Members of the group "Bikers Against Child Abuse" brought a large gleaming motorcycle to the event and were taking pictures of kids sitting on the bike as well as giving out free temporary tattoos for youngsters.
"We're here to support PAPÁS and support these fathers who are working to be better fathers," said Thunder, who goes by one name. "We're all about empowering parents."
Dozens of volunteers were on hand to help kids and their adult companions make bracelets, sculpt objects out of magic sand, paint young faces. A small crowd of people gathered around a sketch artist as he created drawings of anyone willing to sit in the modeling chair and endure the jokes and catcalls from the audience.
"This celebration is all about fathers and father figures," said Deutron Kebebew, the PAPÁS program director of the free event. Along with offering plenty of fun activities for fathers, grandfathers, uncles, father figures and mothers to do with their kids, the event helps emphasize how important fathers are in their children's lives.
"This event raises awareness, gets discussions going and gets people to reflect on how they want to move forward" as parents and community members," Kebebew said. "It's a way of bringing the community together in celebration, connecting fathers to other fathers and engaging the community."
Operating under the umbrella of Encompass Community Services, the nonprofit Papas organization offers classes, parent groups and social activities, like the annual father's day celebration, to strengthen the bond between fathers and their children. Such bonds provide life-long benefits, both for families and communities. Research shows that children with a father or father-figure actively participating in their lives do better in school, have healthier levels of self-esteem, exhibit empathy to others and avoid high risk behaviors.
Conversely, children raised in fatherless homes have less success in life, at a high price to society. According to information provided by PAPÁS, 71 percent of high school dropouts, 85 percent of those incarcerated and 63 percent of youth suicides involve people who grew up without involved fathers.
The number of local kids impacted is significant. The organization estimates that 28 percent of children living in Santa Cruz County are being raised in single parent families, and 90 percent of those homes are headed by single mothers.
PAPÁS is especially important in today's world, where most parents are working to provide for their families, and children don't have the freedom to play on their own outdoors under the watchful eyes of neighbors.

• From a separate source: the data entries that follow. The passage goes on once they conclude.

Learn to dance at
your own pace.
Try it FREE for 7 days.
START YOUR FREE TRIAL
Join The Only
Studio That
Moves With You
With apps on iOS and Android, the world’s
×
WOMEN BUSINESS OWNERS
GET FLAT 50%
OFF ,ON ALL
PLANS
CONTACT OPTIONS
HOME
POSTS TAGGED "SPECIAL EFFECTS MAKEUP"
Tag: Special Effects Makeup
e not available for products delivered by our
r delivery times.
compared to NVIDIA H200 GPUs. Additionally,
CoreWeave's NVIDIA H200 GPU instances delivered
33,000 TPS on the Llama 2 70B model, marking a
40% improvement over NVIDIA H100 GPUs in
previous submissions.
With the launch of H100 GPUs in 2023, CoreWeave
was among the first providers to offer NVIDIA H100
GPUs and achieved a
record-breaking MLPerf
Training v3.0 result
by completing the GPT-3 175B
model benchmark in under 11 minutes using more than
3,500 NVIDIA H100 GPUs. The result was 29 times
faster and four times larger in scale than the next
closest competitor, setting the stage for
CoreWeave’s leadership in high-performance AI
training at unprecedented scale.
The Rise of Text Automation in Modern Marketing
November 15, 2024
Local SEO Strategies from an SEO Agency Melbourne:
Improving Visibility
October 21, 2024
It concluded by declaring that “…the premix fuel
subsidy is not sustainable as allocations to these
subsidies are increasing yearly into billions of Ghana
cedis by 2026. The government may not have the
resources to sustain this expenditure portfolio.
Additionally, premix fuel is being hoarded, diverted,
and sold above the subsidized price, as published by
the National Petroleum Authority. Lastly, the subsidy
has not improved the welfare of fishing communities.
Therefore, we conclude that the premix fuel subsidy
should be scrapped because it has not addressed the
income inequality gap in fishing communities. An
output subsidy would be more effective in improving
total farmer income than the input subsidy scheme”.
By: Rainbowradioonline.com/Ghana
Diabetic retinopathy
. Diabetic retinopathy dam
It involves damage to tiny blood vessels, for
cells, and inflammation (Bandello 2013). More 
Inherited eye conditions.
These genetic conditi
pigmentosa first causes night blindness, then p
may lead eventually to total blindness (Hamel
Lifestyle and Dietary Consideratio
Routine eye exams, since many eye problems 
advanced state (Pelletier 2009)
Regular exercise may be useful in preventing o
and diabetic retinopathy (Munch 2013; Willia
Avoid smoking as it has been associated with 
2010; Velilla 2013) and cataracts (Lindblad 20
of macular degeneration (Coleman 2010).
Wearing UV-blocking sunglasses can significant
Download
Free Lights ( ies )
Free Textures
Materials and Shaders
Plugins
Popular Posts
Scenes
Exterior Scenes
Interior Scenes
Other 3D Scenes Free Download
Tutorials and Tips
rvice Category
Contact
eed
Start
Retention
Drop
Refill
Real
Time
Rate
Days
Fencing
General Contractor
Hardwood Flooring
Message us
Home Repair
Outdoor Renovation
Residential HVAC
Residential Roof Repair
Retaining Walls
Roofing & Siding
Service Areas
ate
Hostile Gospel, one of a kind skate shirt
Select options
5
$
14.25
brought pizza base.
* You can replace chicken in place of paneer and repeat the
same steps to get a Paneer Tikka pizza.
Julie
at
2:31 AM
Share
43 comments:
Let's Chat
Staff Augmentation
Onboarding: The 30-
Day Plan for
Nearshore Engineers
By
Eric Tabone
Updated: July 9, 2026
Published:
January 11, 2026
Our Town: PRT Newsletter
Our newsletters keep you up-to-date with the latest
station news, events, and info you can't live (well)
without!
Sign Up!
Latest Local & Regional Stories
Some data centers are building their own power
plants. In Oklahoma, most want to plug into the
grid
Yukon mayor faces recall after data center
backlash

"We have to create that village for families to raise kids where they're nurtured, and cared for," Kebebew said.
In the past year, PAPÁS has served more than 700 families with counseling, workshops and Daddy and Me groups. Several of those fathers were honored at the event and received 2014 Fatherhood of the Year awards. The honors, which recognize fathers who have found a balance between family and children's activities, community service and work responsibilities were presented Santa Cruz County Supervisor Greg Caput.
"Our main criteria for naming a winning dad are to find an individual who goes above and beyond his duties as both a dad and community member," said Kebebew.
Two men were named the Father of the Year award. Cipriano Arreola and Jose Guadalupe Martinez shared the top honors, while Alejandro Gonzalez was named Father of the Month.